Spaulding Rehabilitation Network is a year away from an Epic implementation as part of Partners HealthCare and the project will be transformational according to its CIO.

- The vision for a learning health system put forth by federal officials includes connecting all parts of the care continuum, connecting both the acute and post-acute settings. Much of the challenge realizing this goal centers of standing up health IT infrastructure in clinical environments where the benefits of EHR incentive payments and the like were not available.

Spaulding Rehabilitation Network in Massachusetts is currently preparing to join its fellow hospitals in the Partners HealthCare system in a significant health IT endeavor, an Epic implementation that will put all these clinical sites on a common platform and enable EHR integration and health information exchange.

"We're in a time of major transformation," Spaulding CIO John Campbell, CHCIO, recently told EHRIntelligence.com. "The Partners HealthCare system is in the middle of their Epic implementation. The Brigham family and our home care organization went live last May. Mass. General and that whole family are going live in a matter of days. When Mass. General has gone live, 85 percent of the Partners implementation will be done. Then we get to the Spaulding sites."

For Spaulding more so than its partners at MGH or Brigham and Women's Hospital, this upcoming Epic implementation will be particularly special in giving the post-acute (or non-acute) care network the opportunity to have an Epic EHR solution tailored to its unique needs.

"Epic will be transformational for us because we have a lot of challenges in our current IT footprint," Campbell maintains. "A patient gets transferred to us from one of our acute hospitals and they are on a different EMR,  and even in this world of technology  very often the patient arrives in the bed with a stack of paper. We might be able to go to some portal and get a snapshot of the patient, but it is really not the full medical record."

Despite being part of the Partners health system, patient information does not currently move smoothly between its various hospitals, defying assumptions that integrated health systems have resolved issues surrounding EHR interoperability.
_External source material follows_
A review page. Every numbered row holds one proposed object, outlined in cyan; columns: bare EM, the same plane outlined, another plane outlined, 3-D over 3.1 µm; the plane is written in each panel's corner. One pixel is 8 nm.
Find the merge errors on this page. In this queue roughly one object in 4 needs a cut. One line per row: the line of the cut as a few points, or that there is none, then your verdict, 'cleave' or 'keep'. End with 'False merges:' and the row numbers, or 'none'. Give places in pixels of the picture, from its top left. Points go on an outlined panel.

"In many ways, even though we're within the same system, a patient who comes to us from a hospital within our own system we may not have better information or a better picture of that patient than if they came from Beth Israel or another hospital outside our system," Campbell adds.
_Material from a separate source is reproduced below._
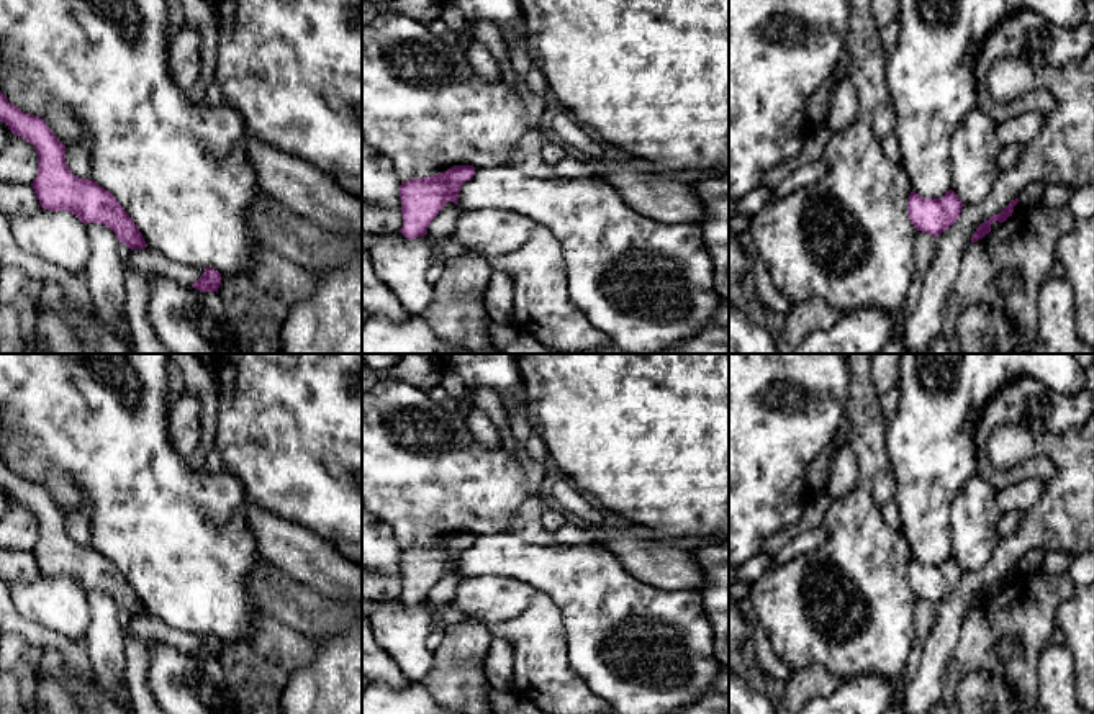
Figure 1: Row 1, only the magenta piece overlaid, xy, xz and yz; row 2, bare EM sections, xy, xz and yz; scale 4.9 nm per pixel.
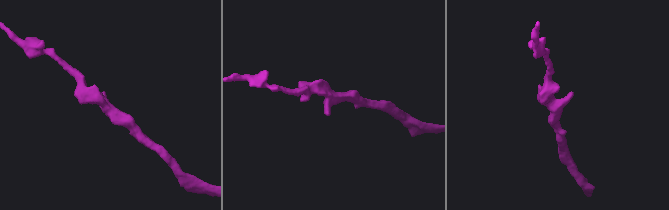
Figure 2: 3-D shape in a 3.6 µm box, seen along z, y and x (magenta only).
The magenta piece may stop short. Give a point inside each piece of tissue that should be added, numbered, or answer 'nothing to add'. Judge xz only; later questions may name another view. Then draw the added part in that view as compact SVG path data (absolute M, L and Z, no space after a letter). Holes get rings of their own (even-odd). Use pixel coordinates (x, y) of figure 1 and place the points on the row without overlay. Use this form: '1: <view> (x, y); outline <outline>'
nothing to add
With the Epic implementation already touching parts of Partners (this interview occurred days before MGH and Brigham and Women's went live), the benefits of a common, integrated EHR platform are already providing a glimpse into Spaulding's future.
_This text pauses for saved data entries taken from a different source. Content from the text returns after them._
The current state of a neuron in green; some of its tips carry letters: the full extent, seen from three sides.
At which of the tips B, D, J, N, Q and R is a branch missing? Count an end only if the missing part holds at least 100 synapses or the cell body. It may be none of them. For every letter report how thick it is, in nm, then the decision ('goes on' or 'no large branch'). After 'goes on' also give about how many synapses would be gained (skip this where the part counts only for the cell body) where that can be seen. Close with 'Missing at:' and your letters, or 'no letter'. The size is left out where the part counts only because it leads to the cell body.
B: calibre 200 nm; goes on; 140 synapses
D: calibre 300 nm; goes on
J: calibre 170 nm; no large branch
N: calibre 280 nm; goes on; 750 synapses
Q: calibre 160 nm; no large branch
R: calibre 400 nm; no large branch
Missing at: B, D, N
"It's phenomenal," says Campbell. "We're already seeing that in our home care division where patients who move from Brigham to Partners home care — the availability of information, access to the complete record, communication that it enables between upstream providers and downstream providers."

Spaulding's Epic implementation will also signal an important moment for post-acute care settings as it pertains to working with EHR vendors and their products.

"The commitment has really been there from Epic to work with us and other systems around the country to build solutions for the non-acute space, which is really kind of a seed change in the industry," Campbell observes. "Until recently very few of the big EMR vendors have really been paying attention to the non-acute space. They are also working on solutions for the skilled nursing space and the inpatient rehab space. We have already implemented their home care module, which is a good module and we're working with them to make it great."

In total, the Spaulding EHR implementation will span five different hospitals and last between 12 and 15 months. And work is already well underway in terms of preparations for 2017, much of it in collaboration with Epic developers.

"They have already developed a module for long-term acute care and we will implement that," Campbell reveals. "That module will be in place at Partners by the time we go live at our long-term acute hospital — Spaulding Cambridge — in April of 2017."

Alongside its collaborations with Epic, Spaulding is working with Partners to ensure a successful go-live, including the use of one project management office during the post-acute care network's multi-year buildup to 2017.

Fortunately for Spaulding, the network has enjoyed the backing of its parent system.

"At the Partners system level there is an acknowledgment that non-acute is critical and important," says Campbell.

Additionally, Spaulding's own leadership ensures that the post-acute care network has a strong and respected voice at the Partners table.

"We also have a very strong CEO within the Spaulding network, David Storto," Campbell notes. "He's a strong advocate for making sure we are appropriately represented at the Partners level, whatever the initiative or strategy or forum is. Sometimes those invitations come to us naturally because they should and sometimes David has to push to make sure they happen. In the end, we always have a seat at the table."

The remaining 15 percent of work that remains for the Partners Epic implementation is crucial to Spaulding's success in ensuring high-quality care for its patients across the entire care continuum and certainly carries more weight for the network itself.